La métrica clave que señala un profundo pesimismo en el mercado de la primera criptomoneda ha sido el ratio de Sharpe. Este indicador de rentabilidad ajustada al riesgo se ha adentrado en una zona que, en ciclos anteriores, precedía invariablemente a las fases finales de las tendencias bajistas.

A finales de junio, la métrica se desplomó hasta -21, un nivel no visto desde finales de 2022. A principios de julio, el indicador superó la marca de -20, tras lo cual se produjo un rebote parcial. Para contextualizar: el ratio de Sharpe evalúa hasta qué punto la volatilidad de un activo justifica la rentabilidad obtenida. Los valores negativos son una bandera roja que indica que los inversores están sufriendo pérdidas desproporcionadas al riesgo asumido.

La razón de esta caída tan extrema en terreno negativo radica en la prolongada debilidad de bitcoin. La primera criptomoneda ha cerrado su tercer trimestre consecutivo en zona roja. Solo en el último trimestre, la caída fue del 14,09%, según datos de CoinGlass. Esto sienta una base sólida para un cambio de sentimiento.

Analizando los patrones históricos, se puede afirmar que los períodos de pesimismo tan marcado rara vez son prolongados. Por lo general, duran desde unas semanas hasta un par de meses, pero es precisamente en estos momentos cuando se sientan las bases para una posterior recuperación. Nos estamos acercando a un punto de bifurcación clásico, donde los inversores a largo plazo tienen la oportunidad de entrar en el activo a precios atractivos.
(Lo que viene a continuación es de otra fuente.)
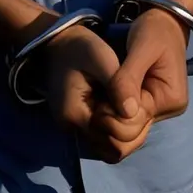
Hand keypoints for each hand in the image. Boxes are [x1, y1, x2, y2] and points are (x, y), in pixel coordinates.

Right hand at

Presión al contado y niveles clave

Paralelamente, en el mercado al contado se observa una presión agresiva por parte de los vendedores. El indicador CVD (Cumulative Volume Delta) al contado está cayendo con firmeza, mientras que el mercado de futuros mantiene por ahora una relativa neutralidad. Esto sugiere que la ola principal de ventas proviene de los tenedores de monedas, no de los especuladores apalancados.

El nivel clave para bitcoin en este momento es la zona de $60,400–$60,900. Si en una nueva prueba este rango no se mantiene, corremos el riesgo de ver una nueva prueba directa de los mínimos globales. Sin embargo, estos valores extremos del ratio de Sharpe han coincidido históricamente con momentos en los que el mercado estaba más cerca de un cambio de tendencia.

Mi conclusión profesional: La situación actual es un ejemplo clásico de "capitulación". Aunque el pronóstico a corto plazo sigue siendo incierto, los indicadores a largo plazo, incluido el ratio de Sharpe, apuntan a que el suelo podría estar cerca. Para los inversores pacientes, esto es una ventana de oportunidad, pero para los traders, es una zona de alto riesgo de movimientos bruscos.